Insiders say Waldron told Fairfax (and maybe others) he is determined not to let powerful interests use him as a scapegoat for a payment system he says was compromised and corrupted well before he joined Melbourne Storm in 2005.

A bridie hinted News Limited executives including NRL chief David Gallop as being aware of widespread salary cap cheating for years.

Waldron has apparently notified many folks he told Gallop three years ago that systemic salary rorting was "a cancer" that affected every NRL club except Canberra, which was too broke to pay players more than it should!

But, Waldron said later, Gallop had ignored the warning and had never raised the matter with him again.

Whispers states Waldron told Gallop about rorts at Newcastle Knights in 2007, after a former Knights bean counter alleged rorts.

Our birdie friend tweated (not Twittered like Warnie has quite the habit)... without some sort of amnesty it would be impossible even for those clubs that wanted to do the right thing to straighten out their books.

Gallop said that such a deal couldn't be an option...if extensive details came out about breaches in the salary cap...it would be too damaging to the sport's reputation...could lead to fans questioning results they'd seen on the pitch...

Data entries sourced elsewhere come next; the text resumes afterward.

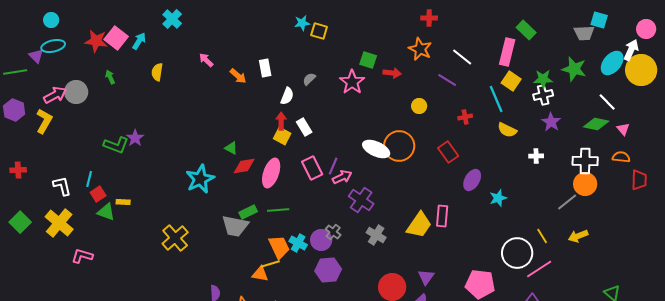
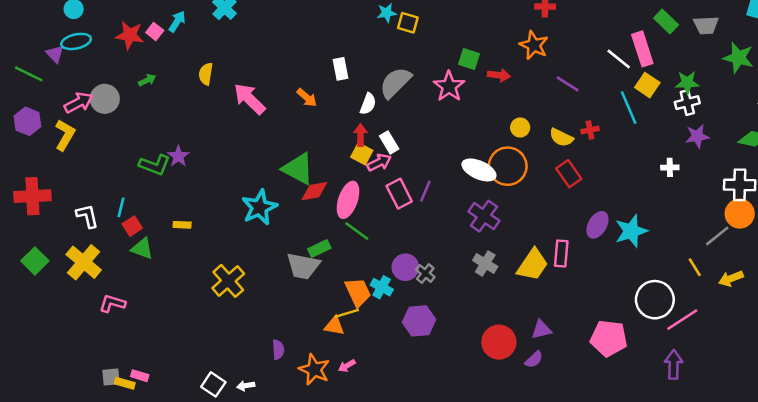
gray trapezoid: (584, 33) -> (706, 25), moved
pink square: (116, 38) -> (155, 31), size x0.6
cyan arrow: (139, 41) -> (177, 22), moved
pink rectangle: (507, 52) -> (642, 49), turned -32
white line: (462, 57) -> (619, 59), moved
pink arrow: (206, 60) -> (249, 99), moved, size x1.8
green star: (574, 69) -> (738, 58), moved
green line: (15, 72) -> (29, 74), turned 35
orange arrow: (238, 76) -> (307, 98), moved
green arrow: (110, 77) -> (147, 80), turned 88
gray semicircle: (309, 79) -> (395, 83), size x2.0
yellow circle: (419, 106) -> (520, 128), moved
purple star: (551, 122) -> (697, 136), turned 30
yellow semicircle: (507, 130) -> (561, 137), moved
green triangle: (231, 148) -> (298, 169), size x2.0
white cross: (536, 156) -> (670, 167), moved
red cross: (18, 170) -> (32, 196), size x1.8
pink arrow: (342, 177) -> (379, 162), moved
purple ellipse: (472, 180) -> (597, 225), moved
cyan star: (498, 198) -> (631, 231), size x1.5
purple cross: (361, 200) -> (484, 216), moved
yellow rectangle: (123, 202) -> (182, 225), moved
green line: (278, 210) -> (357, 231), moved, turned 40
gray cross: (376, 235) -> (485, 263), moved
yellow line: (542, 236) -> (695, 267), moved
purple circle: (321, 240) -> (405, 267), moved
purple triangle: (426, 277) -> (541, 330), turned 42

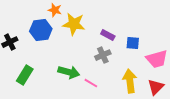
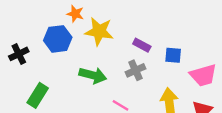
green arrow: (69, 72) -> (93, 75), moved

A new player to the clean up.. politics...Frank Stanton in a troubleshooter role..

Stanton is there to kick heads and clean up the salary cap issue.

Waldron said in a media statement "There is a great deal I would like to say about my five years at the Melbourne Storm, a club that I have the highest regard for and whose players are the finest and most courageous group of sportsmen I have ever seen run onto the field of play. They are a great team that will now be remembered for the wrong reason".

The sport awaits a final answer on the amnesty suggestion, and sports betting - bookie agencies are starting to return to normal, the bookies looses on the rort estimated to be well over $100,000, but the real figure may never be know, nor the entire scope of the NRL cancer, as to who knew what, when, ala former U.S president Nixon.

Media Man and Gambling911 thinks its a time to cut out the cancer, not so much of a time for diplomacy and politics. Let's get it back to football fellas, not so much about the "green" on and off the field. NRL punters are looking for assurance that the matches are "for real" and that dark forces are not spoiling the great game that is Australian Rugby League. "Punters want an Australian sport for sports betting and passion, not an Australian casino for gambling. If we want gambling and the possibility of funny business, we will go to the casino. Time to tame and cage the wild animal that is sports rorting", whispered a Media Man insider.